Joy Orbison - Still slipping vol. 1
XL / Beggars / IndigoVÖ: 13.08.2021
Bleibt in der Familie
Verwandte sind oft wie Fische. Schon nach kurzer Zeit stinken sie einem und spätestens nach dem siebten Bier starren sie glasigen Auges in die Weltgeschichte. Peter O'Grady, der Brite mit dem mäßig originell verballhornten Crooner-Pseudonym, kennt das Problem vermutlich.
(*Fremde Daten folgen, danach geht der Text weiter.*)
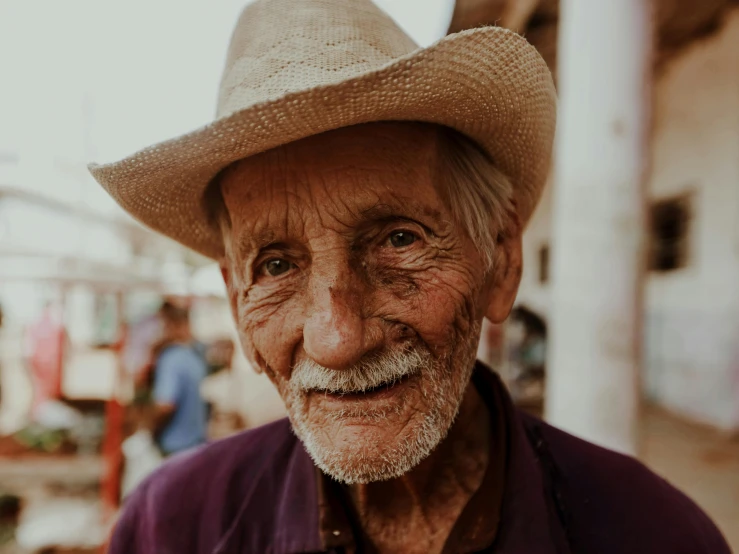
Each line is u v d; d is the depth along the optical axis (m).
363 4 0.89
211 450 1.25
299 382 0.88
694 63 6.50
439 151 0.89
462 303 0.89
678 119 6.93
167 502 1.17
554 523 0.96
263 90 0.82
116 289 5.34
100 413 5.02
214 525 1.11
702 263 6.58
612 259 2.41
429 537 1.02
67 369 8.88
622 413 2.42
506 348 7.36
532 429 1.12
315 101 0.72
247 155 0.82
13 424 6.32
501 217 1.00
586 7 2.44
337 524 0.98
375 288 0.85
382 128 0.83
Schließlich hört niemand auf Familienfeiern gerne Sachen wie "Schon seit 2009 machst Du diese komische Musik und immer noch keine Langspielplatte, warum denn bloß, Junge?". Immerhin: Bei nächster Gelegenheit kann er mit "Still slipping vol. 1" trumpfen, seinem ersten Album unter dem Alias Joy Orbison – nach der 2019er-EP "Slipping" bereits die zweite Veröffentlichung in relativ kurzer Zeit, auf der O'Grady sich mehr Zeit nimmt als nur für ein, zwei Tracks. Dass er das Ganze selbst als Mixtape bezeichnet, sitzen wir an dieser Stelle mal tapfer aus – oder beziehen es auf die gemischten Gefühle, die diese 14 Stücke in brüchiger Post-Dubstep-Ästhetik wecken. Ein Debüt wie ein Kaffeeklatsch mit Likörchen: Dauernd quatscht jemand dazwischen.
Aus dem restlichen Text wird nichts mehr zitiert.